* Page excerpt *
--- START ---

Not only was the subject matter revised but the text of the subject matter that was retained was carefully scrutinized from the point of view of accuracy and clarity. I devoted a greater effort than before to the problem of presentation, and whenever I could do so I replaced complicated arguments found in the literature by more elementary ones.

Finally, I must answer the question, why do I call this volume Lasers? I do so because this title best describes its contents and because its writing was the logical continuation of the work I began in 1962 with the first edition.

The first edition of this book was written while I was a member of the technical staff of Hughes Research Laboratories. For its preparation I had the full support of my colleagues and the laboratory management.

Although I left the laboratories a long time ago and wrote the present edition entirely during my tenure at San Fernando Valley State College, I continued to receive assistance from my former colleagues at Hughes in the form of technical information, advice, and criticism. The laboratory management permitted me to use drawings and photographs that belong to the company, including many items prepared since the appearance of the first edition. In expressing my thanks for the assistance I have received from Hughes Research Laboratories, I wish to make it clear that the responsibility for the material in the book is entirely my own.

In addition to Hughes, I am indebted to Bell Telephone Laboratories; Edgerton, Germeshausen and Grier; Lincoln Laboratories of Massachusetts Institute of Technology; and Philips Research Laboratories (Eindhoven) for furnishing photographs of their apparatus and giving permission for their use. I wish to thank the American Institute of Physics for permitting the reproduction of numerous figures published in its journals.

My colleagues, Samuel Cunningham, Victor Evtuhov, Robert Hellwarth, Bemard Soffer, and Harvey Winston read various parts of the manuscript and offered numerous constructive suggestions. Mr. 0. T. Sylvest, my student assistant, helped to improve the accuracy and readability of the work. To all these I express my heartfelt thanks.

My wife, Birgit Lengyel, prepared many of the illustrations, typed the entire manuscript, and assisted in the proofreading. Her participation, her unfailing support in all aspects of this enterprise, and her good natured endurance of a preoccupied, bookwriting husband is most gratefully appreciated.

BELA A. LENGYEL

Pacific Palisades, California

January 1971

--- END ---

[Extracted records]
--- START ---

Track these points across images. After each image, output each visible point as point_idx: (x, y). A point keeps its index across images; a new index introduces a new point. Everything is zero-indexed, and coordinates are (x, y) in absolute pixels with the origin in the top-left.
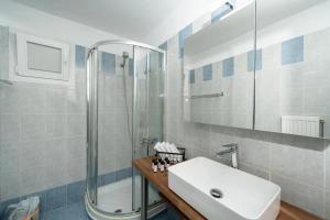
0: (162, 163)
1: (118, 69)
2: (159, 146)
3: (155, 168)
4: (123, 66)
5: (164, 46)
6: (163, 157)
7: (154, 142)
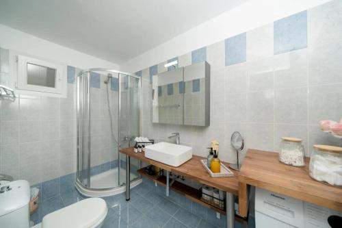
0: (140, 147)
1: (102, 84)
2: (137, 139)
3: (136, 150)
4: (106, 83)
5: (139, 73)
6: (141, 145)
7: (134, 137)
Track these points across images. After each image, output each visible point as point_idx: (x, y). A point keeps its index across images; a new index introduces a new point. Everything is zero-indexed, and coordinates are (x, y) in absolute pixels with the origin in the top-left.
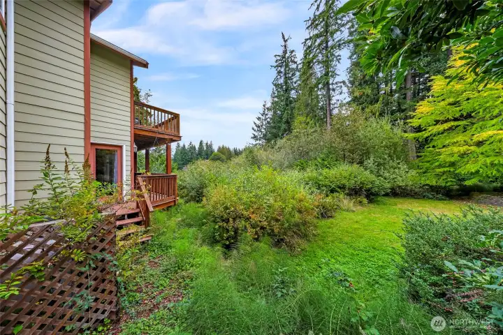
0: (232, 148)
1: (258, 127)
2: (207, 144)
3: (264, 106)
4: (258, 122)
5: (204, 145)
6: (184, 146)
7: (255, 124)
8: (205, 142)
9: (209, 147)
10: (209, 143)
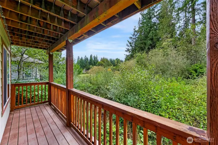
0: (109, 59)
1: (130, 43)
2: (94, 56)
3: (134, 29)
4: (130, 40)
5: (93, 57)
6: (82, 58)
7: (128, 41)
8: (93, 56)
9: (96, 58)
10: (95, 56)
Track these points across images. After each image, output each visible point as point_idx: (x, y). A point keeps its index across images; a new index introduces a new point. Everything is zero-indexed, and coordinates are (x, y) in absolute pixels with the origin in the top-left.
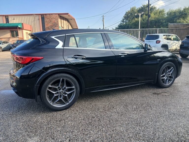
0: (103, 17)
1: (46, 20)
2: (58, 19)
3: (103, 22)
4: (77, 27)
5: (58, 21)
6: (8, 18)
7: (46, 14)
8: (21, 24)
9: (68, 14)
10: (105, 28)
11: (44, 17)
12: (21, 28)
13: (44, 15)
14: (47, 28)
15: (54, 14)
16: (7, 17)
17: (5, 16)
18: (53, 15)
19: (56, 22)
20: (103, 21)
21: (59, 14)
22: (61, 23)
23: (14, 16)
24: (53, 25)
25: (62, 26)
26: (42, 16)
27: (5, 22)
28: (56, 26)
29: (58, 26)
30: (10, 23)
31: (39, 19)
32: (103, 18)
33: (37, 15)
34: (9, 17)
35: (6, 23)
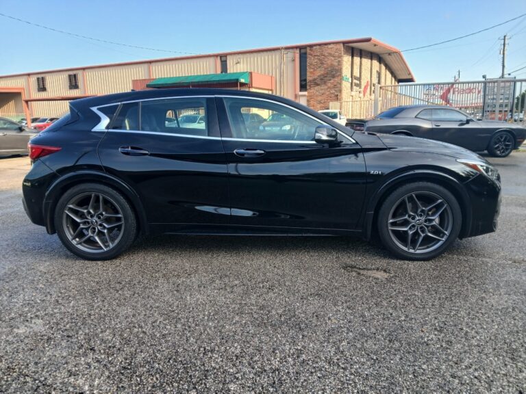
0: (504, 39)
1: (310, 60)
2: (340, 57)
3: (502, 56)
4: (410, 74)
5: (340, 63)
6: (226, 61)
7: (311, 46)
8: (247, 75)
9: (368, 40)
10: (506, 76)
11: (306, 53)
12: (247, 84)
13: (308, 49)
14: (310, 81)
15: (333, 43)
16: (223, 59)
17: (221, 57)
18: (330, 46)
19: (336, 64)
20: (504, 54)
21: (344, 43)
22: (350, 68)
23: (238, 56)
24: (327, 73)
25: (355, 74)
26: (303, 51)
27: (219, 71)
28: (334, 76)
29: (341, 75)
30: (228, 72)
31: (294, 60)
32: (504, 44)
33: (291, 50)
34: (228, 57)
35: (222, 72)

--- END ---
--- START ---

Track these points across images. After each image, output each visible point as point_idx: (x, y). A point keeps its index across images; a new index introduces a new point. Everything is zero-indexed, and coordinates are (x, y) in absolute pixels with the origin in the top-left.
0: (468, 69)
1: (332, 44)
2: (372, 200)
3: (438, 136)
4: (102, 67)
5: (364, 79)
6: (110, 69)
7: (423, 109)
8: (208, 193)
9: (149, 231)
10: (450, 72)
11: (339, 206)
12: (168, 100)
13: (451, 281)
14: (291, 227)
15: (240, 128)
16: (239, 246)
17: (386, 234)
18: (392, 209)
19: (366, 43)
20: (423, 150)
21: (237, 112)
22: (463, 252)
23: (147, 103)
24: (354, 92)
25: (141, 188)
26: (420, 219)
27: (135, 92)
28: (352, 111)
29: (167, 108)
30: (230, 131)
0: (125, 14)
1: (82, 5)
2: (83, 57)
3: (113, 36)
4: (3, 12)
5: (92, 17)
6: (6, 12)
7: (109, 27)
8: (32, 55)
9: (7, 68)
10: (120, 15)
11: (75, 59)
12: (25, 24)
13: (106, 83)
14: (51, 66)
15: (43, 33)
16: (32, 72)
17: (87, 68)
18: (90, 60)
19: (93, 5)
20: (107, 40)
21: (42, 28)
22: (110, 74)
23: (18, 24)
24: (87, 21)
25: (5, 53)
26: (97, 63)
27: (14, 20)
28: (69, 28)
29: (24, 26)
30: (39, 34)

--- END ---

* Work request *
Reproduce a passage of the preface word for word, starting at the words "My colleagues, Samuel" and ending after "most gratefully appreciated.". The extracted listing has no connection to the preface.

* Reply *
My colleagues, Samuel Cunningham, Victor Evtuhov, Robert Hellwarth, Bemard Soffer, and Harvey Winston read various parts of the manuscript and offered numerous constructive suggestions. Mr. 0. T. Sylvest, my student assistant, helped to improve the accuracy and readability of the work. To all these I express my heartfelt thanks.

My wife, Birgit Lengyel, prepared many of the illustrations, typed the entire manuscript, and assisted in the proofreading. Her participation, her unfailing support in all aspects of this enterprise, and her good natured endurance of a preoccupied, bookwriting husband is most gratefully appreciated.